The Caledonian Railway route to Rutherglen was closed in 1964. However it was revived when in 1979 the Argyle Line opened, using most of the earlier alignment from Stobcross eastwards.

The Queen's Dock had closed to maritime use in 1969, and from 1982 the area was regenerated by infilling the docks; the Scottish Exhibition and Conference Centre now stands on the site. The extensive sidings at Stobcross to serve the dock have all been removed and occupied by the Exhibition Centre and other developments.

The railway connection to the Queen's Dock was severed much earlier, in 1980, when Maryhill Park Junction signal box was burnt down, and the section of the original Stobcross Railway from Maryhill Park Junction to Knightswood South Junction was disconnected. There had been workers trains from Clydebank to Springburn over the route until 1959, and also empty passenger stock trains from Cowlairs to Queen Street Low Level for trains originating there.

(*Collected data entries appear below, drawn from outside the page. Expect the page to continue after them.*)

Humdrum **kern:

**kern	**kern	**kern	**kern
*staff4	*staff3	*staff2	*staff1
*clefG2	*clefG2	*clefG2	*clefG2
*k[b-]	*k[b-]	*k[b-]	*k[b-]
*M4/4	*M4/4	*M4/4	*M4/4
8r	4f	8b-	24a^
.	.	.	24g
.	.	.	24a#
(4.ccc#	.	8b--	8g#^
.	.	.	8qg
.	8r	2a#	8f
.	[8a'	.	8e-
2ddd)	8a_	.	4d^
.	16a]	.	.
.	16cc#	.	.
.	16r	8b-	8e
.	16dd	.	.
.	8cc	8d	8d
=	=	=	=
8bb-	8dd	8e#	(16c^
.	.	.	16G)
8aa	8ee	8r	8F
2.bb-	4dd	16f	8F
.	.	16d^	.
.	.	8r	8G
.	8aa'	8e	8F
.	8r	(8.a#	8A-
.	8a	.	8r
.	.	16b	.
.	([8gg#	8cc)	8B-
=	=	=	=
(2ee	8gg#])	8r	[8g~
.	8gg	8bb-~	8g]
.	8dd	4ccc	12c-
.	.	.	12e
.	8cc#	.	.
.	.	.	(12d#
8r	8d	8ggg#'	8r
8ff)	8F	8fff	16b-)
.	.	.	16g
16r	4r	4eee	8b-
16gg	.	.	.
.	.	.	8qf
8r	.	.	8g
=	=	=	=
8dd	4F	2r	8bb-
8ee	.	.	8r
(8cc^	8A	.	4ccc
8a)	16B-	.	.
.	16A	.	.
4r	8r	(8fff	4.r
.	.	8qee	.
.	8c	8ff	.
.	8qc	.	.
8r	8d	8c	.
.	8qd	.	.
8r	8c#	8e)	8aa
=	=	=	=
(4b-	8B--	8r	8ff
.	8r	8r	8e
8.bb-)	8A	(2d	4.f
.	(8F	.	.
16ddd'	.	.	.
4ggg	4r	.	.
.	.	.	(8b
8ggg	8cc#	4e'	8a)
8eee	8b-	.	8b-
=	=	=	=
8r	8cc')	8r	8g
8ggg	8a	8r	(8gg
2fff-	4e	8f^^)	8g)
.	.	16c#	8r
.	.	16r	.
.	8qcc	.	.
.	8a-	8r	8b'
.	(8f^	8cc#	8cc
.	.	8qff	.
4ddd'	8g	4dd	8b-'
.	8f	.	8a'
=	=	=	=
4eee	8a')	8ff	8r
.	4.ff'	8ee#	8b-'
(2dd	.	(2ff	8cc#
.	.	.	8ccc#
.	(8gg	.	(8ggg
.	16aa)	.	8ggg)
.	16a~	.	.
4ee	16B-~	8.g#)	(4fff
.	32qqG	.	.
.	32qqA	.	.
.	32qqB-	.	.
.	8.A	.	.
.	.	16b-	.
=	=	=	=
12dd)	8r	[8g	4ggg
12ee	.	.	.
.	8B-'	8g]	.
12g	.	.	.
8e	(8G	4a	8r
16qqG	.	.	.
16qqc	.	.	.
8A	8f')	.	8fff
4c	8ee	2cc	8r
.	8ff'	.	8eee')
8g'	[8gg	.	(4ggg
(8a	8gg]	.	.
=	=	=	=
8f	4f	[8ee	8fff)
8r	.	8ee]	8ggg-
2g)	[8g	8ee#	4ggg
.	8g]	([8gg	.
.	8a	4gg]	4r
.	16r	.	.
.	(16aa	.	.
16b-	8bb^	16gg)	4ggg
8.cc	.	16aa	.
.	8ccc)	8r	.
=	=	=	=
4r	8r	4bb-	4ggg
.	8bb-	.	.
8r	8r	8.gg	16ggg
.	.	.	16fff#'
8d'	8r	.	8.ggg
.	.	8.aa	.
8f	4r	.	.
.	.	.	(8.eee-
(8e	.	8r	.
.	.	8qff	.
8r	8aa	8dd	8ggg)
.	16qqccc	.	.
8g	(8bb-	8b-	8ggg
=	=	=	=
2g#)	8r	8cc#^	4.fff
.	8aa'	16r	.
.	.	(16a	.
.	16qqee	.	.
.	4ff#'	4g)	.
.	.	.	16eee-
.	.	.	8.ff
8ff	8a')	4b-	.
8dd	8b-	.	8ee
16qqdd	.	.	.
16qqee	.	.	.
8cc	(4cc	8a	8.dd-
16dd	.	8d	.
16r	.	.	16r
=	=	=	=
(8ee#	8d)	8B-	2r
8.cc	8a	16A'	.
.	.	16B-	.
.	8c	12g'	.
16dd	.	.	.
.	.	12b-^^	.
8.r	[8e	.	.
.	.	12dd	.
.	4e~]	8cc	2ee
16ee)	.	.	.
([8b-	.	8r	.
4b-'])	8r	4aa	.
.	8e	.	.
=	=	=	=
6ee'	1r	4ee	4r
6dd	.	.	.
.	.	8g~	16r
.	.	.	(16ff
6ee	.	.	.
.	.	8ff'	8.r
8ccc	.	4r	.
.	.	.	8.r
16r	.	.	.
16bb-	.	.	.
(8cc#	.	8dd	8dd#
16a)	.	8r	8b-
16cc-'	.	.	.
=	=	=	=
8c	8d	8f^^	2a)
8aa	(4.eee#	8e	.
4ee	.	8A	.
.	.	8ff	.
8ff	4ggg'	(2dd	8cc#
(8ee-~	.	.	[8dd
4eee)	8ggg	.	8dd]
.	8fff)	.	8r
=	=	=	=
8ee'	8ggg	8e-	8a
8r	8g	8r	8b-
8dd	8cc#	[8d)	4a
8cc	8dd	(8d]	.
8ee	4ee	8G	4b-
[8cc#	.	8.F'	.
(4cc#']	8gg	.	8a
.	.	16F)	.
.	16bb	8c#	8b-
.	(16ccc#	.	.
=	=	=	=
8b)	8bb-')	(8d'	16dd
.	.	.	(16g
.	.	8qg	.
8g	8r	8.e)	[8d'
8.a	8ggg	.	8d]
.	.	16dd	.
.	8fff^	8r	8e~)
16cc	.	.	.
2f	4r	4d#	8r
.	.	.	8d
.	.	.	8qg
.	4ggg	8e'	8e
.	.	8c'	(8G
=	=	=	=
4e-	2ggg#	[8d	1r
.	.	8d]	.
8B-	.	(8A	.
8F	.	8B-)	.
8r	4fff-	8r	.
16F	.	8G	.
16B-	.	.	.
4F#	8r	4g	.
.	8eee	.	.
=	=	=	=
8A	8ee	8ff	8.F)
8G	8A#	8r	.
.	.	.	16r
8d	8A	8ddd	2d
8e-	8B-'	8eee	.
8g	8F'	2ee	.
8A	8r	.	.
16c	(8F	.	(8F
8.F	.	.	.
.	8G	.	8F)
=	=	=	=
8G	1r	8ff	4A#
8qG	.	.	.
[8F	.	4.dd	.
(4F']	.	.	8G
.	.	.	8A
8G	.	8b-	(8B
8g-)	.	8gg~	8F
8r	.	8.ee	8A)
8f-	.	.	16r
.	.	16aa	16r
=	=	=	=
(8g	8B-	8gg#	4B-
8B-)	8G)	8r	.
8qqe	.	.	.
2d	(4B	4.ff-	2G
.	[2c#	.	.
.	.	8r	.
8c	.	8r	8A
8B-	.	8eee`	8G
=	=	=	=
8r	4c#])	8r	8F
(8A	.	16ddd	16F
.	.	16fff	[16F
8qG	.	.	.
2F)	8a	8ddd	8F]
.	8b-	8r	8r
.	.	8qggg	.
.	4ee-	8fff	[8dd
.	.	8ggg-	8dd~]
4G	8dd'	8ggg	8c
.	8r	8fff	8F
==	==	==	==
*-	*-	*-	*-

The section of the Glasgow Dumbarton and Helensburgh Railway from Cowlairs to Maryhill had also been closed to local passenger trains since 1961, and only the through West Highland Line trains and goods traffic used it for many years.

However, from 1993 a new local passenger service has been resumed, from Glasgow Queen Street to Maryhill, and since 2005 it has been extended to Anniesland on the former Stobcross Railway. The physical junction at Maryhill Park Junction has been moved to the west of the River Kelvin viaduct. A typically 30-minute interval passenger service operates.

==Topography==

The locations on the Stobcross Railway were:

- Maryhill Park Junction divergence from the GD&HR line;
- Knightswood South Junction; convergence of the line from Westerton;
- Great Western Road; opened 15 March 1886; renamed Anniesland 1931;
- Hyndland North Junction; divergence of west curve towards Yoker; also known as Partick North Junction, and Whiteinch North Junction;
- Hyndland East Junction; convergence of line from Yoker; also known as Partick East Junction, and Whiteinch East Junction;
- Hyndland; opened 7 November 1960;
  - Hyndland (first station); opened 15 March 1886; closed 7 November 1960;
- Hyndland Junction; convergence of line from Hyndland (first station); also known as Partick Junction;
- Partick; opened 1 December 1882; renamed Partickhill 1953; moved south of Dumbarton Road 17 December 1979 to co-locate with the Glasgow Subway station, and renamed Partick;
- Yorkhill; opened 2 February 1885; closed 1 January 1917; reopened 1 February 1919; closed 1 April 1921;
- Stobcross; not a NBR passenger station; goods station and connection to Queen's Dock, and later end-on junction with Glasgow City and District Railway and Glasgow Central Railway.

==The line today==
Almost all of the route is still open as of September 2015: most of it forms part of the North Clyde Line electric commuter network and the remainder at the northern end is used by Maryhill Line DMU services between and . Network Rail began work in the summer of 2015 to reinstate the former Knightswood South Junction connection near Anniesland to allow through running once more between Hyndland & Partick and Maryhill via Kelvindale.

The only parts of the route that are no longer in use are the goods yards at Partickhill and the Queen's Dock and the old terminus station at Hyndland.